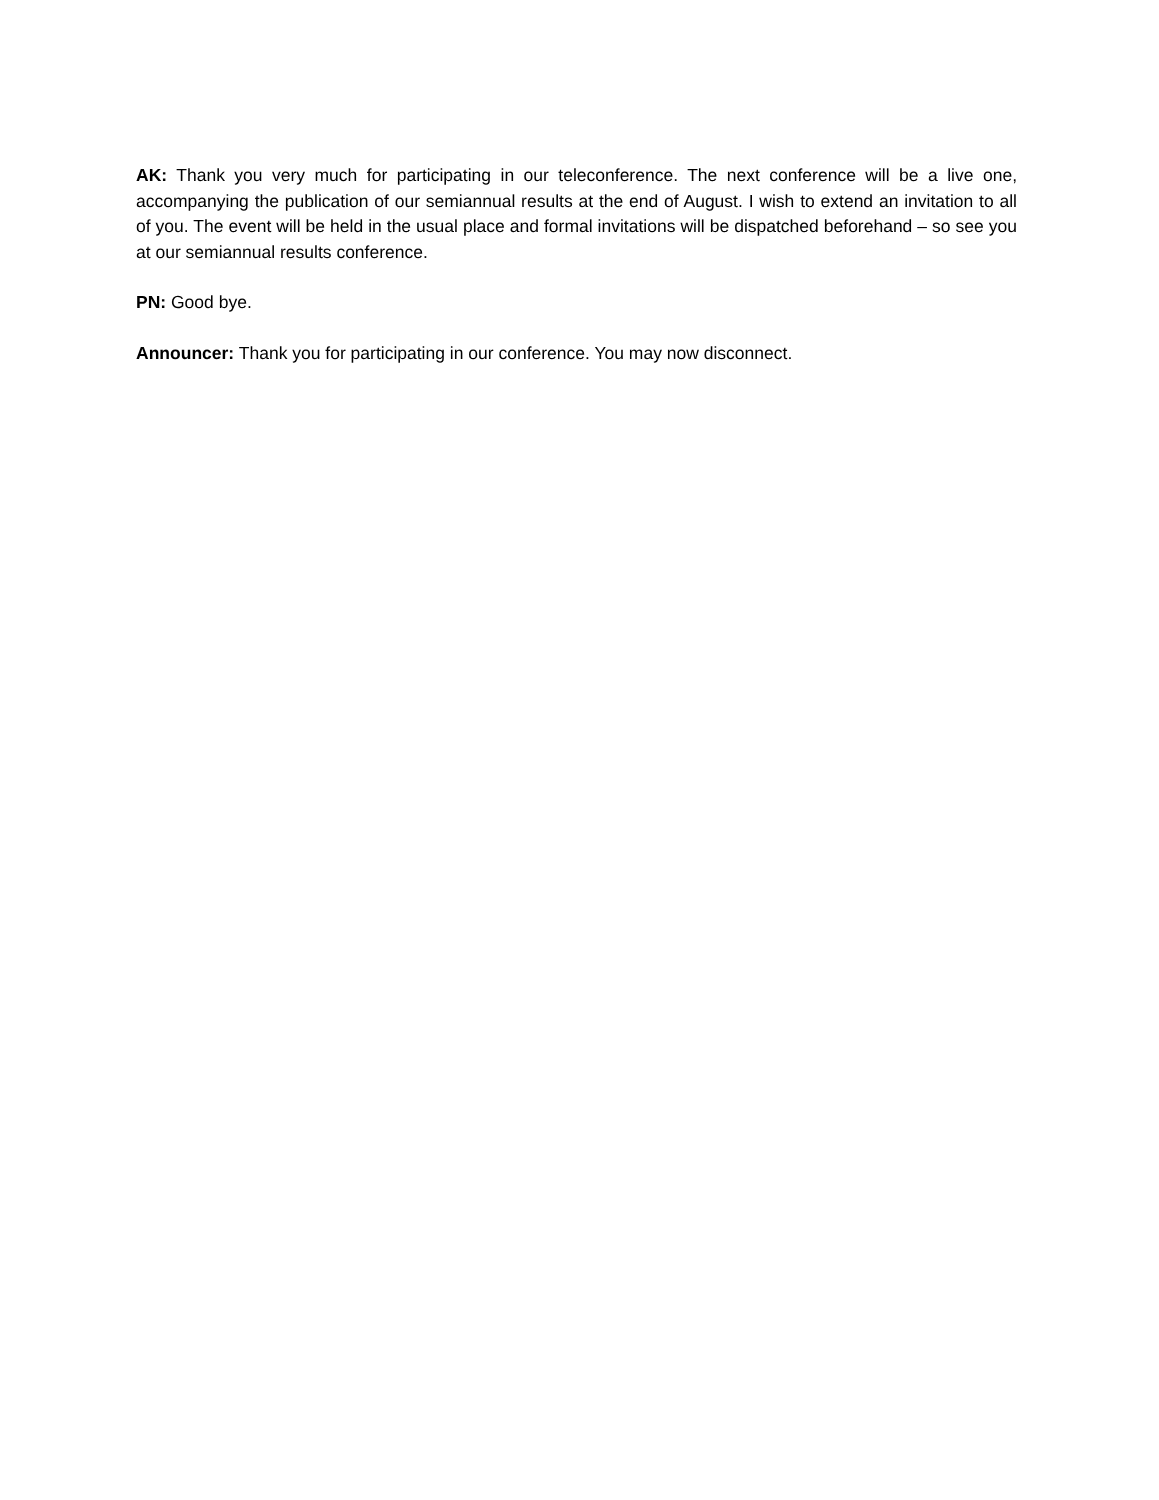AK: Thank you very much for participating in our teleconference. The next conference will be a live one, accompanying the publication of our semiannual results at the end of August. I wish to extend an invitation to all of you. The event will be held in the usual place and formal invitations will be dispatched beforehand – so see you at our semiannual results conference.
PN: Good bye.
Announcer: Thank you for participating in our conference. You may now disconnect.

....................

> **WORK ORDER**
Give back the material exactly as written, images excluded.

> **RESULT FOR THIS TASK**
AK: Thank you very much for participating in our teleconference. The next conference will be a live one, accompanying the publication of our semiannual results at the end of August. I wish to extend an invitation to all of you. The event will be held in the usual place and formal invitations will be dispatched beforehand – so see you at our semiannual results conference.
PN: Good bye.
Announcer: Thank you for participating in our conference. You may now disconnect.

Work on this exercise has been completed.